Through it all, CIRA has maintained an enviable record as a great place to work. For three years running, human resources firm Aon has named the agency one of Canada’s top 40 employers among small and medium-sized companies.

“We deliver something meaningful for all Canadians,” CIRA’s chief executive says. “How many companies can say every single Canadian is my customer? That’s a pretty powerful motivator for our staff.”

His main piece of advice to any firm contemplating a significant change in mandate? Be “wildly transparent” about the whole process.
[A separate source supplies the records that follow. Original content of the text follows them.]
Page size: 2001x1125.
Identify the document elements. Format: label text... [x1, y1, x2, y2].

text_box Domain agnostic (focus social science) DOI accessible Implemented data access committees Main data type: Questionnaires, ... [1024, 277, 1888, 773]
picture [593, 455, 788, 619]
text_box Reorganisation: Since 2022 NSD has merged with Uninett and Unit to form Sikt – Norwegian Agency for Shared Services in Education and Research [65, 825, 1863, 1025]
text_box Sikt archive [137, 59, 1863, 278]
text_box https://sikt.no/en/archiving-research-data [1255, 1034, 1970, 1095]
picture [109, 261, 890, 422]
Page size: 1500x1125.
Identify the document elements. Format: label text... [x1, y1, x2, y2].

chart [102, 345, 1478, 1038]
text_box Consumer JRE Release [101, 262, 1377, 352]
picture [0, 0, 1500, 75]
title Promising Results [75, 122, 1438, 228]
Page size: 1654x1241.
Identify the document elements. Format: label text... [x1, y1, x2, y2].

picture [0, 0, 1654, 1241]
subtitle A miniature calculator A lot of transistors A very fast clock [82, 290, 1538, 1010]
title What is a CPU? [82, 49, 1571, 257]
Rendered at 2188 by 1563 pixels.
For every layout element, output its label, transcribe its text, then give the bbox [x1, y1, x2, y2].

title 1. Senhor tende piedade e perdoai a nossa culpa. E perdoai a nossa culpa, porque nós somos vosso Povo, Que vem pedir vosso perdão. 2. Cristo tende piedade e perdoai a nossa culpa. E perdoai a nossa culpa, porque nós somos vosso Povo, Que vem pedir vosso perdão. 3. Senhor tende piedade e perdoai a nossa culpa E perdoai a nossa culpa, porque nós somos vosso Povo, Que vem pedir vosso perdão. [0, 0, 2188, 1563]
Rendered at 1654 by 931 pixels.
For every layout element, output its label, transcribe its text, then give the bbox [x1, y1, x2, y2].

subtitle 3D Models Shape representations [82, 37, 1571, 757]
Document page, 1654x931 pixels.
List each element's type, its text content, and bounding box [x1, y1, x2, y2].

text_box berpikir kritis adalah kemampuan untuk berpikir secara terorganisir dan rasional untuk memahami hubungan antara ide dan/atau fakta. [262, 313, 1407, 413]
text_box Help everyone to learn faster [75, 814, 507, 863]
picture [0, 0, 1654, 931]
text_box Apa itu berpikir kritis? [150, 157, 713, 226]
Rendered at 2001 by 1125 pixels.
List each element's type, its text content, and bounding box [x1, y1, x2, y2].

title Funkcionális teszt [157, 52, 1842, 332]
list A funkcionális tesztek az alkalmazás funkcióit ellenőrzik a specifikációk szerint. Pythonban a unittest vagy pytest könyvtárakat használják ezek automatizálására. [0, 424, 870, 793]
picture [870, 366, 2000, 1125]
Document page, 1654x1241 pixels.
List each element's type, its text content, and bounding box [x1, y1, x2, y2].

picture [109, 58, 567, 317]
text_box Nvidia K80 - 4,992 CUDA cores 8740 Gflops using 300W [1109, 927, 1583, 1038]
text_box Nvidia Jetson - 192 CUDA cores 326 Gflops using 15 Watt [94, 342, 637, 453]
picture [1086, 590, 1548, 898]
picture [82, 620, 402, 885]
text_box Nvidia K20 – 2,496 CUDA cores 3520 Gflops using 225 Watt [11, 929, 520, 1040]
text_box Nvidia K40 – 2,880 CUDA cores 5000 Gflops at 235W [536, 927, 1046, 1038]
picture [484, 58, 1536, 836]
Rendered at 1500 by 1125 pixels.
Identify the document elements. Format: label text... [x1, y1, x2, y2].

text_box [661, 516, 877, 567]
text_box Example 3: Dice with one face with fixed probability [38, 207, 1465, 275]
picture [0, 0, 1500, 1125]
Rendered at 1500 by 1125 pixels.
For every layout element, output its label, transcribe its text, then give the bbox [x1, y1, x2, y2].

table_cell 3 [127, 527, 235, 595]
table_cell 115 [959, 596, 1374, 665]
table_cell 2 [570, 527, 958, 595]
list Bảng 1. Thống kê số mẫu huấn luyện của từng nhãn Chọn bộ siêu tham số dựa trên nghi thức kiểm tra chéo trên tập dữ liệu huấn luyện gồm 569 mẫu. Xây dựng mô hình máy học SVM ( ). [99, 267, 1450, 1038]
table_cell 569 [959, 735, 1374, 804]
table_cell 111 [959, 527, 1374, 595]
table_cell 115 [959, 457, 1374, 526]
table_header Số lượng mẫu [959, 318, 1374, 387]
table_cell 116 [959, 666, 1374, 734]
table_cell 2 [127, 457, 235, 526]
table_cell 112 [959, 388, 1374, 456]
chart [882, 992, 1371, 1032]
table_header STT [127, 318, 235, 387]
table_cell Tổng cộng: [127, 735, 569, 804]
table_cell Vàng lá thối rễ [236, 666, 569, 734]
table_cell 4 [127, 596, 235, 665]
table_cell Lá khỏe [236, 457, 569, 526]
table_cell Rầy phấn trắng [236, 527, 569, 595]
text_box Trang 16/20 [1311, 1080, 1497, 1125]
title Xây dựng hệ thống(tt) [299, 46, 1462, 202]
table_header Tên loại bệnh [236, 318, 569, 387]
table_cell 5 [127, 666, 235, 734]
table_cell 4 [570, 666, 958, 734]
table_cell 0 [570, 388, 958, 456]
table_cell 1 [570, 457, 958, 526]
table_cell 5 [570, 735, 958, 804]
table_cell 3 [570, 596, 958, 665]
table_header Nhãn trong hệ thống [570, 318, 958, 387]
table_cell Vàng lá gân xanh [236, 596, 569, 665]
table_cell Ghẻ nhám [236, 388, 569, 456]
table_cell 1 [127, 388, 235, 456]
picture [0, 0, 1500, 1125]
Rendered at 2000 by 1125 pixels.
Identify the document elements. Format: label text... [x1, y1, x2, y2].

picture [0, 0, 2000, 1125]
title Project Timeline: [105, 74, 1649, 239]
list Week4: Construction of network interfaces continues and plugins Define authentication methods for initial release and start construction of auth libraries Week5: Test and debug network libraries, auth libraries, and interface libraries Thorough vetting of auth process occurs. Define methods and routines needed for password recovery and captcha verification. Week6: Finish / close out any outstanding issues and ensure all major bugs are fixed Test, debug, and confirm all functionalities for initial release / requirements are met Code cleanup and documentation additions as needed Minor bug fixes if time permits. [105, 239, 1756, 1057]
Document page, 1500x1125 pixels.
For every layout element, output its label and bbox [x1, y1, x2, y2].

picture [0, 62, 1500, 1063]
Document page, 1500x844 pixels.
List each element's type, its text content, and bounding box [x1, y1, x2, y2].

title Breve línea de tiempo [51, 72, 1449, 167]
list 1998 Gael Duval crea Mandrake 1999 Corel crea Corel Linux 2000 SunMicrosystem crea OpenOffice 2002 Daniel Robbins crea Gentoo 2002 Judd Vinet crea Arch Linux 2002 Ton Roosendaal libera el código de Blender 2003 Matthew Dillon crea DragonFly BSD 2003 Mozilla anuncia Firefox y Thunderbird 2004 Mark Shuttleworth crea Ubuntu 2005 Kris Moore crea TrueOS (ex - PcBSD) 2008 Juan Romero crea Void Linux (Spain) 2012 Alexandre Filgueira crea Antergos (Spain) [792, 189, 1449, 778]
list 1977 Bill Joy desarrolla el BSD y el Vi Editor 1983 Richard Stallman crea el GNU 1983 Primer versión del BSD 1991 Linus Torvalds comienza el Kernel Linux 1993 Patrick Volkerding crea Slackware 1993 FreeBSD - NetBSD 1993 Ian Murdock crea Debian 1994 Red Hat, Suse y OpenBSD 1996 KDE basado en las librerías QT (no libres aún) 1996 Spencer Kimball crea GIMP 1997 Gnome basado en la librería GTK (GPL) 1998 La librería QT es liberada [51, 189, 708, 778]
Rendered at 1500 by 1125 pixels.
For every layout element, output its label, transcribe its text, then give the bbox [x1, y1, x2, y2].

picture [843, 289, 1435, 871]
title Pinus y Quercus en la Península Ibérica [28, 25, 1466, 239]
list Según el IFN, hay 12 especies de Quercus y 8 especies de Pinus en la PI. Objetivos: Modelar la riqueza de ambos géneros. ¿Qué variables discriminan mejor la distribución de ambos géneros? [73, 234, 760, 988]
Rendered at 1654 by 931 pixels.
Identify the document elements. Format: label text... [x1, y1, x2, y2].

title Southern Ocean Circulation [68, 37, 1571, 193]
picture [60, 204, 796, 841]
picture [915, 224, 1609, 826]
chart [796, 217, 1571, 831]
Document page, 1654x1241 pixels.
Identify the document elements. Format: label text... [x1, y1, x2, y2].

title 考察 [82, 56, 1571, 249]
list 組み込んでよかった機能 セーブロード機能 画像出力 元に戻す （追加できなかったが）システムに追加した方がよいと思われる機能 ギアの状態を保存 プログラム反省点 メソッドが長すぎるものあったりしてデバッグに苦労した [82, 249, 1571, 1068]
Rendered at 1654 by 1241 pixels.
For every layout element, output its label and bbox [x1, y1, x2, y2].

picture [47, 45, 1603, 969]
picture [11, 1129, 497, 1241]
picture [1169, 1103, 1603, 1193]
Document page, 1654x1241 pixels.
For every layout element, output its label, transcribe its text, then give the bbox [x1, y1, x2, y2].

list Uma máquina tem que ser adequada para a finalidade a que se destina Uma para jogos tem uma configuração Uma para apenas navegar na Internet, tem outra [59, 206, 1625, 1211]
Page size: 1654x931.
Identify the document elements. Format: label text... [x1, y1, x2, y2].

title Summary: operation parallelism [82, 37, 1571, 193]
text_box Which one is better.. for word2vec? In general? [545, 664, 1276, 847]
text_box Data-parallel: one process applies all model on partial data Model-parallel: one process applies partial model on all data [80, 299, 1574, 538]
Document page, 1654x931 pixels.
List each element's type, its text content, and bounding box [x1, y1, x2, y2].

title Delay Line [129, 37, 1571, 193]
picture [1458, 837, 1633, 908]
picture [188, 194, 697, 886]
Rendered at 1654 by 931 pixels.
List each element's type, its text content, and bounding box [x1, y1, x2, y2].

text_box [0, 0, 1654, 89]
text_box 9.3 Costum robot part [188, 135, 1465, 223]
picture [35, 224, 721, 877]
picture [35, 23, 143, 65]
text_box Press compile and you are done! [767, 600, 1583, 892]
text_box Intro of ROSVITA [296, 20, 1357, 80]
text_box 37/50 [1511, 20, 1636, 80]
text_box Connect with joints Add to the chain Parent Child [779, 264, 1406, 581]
Changing a company’s culture “always takes longer than you think,” he says, and it’s important to explain to employees why you’re doing what you’re doing, every step of the way.

When the organization moved from its former headquarters on Queen Street to its new office at Lansdowne Park, it made many employees anxious, Mr. Holland adds. He held town hall meetings with staff, giving them a chance to offer input and suggestions on the design, many of which were implemented.

The physical layout of the office was specifically designed to help the organization become more cohesive, he says. For example, CIRA’s new digs have a single eating area and only one photocopier room, creating natural gathering places for employees from different departments and fostering a deeper sense of collaboration.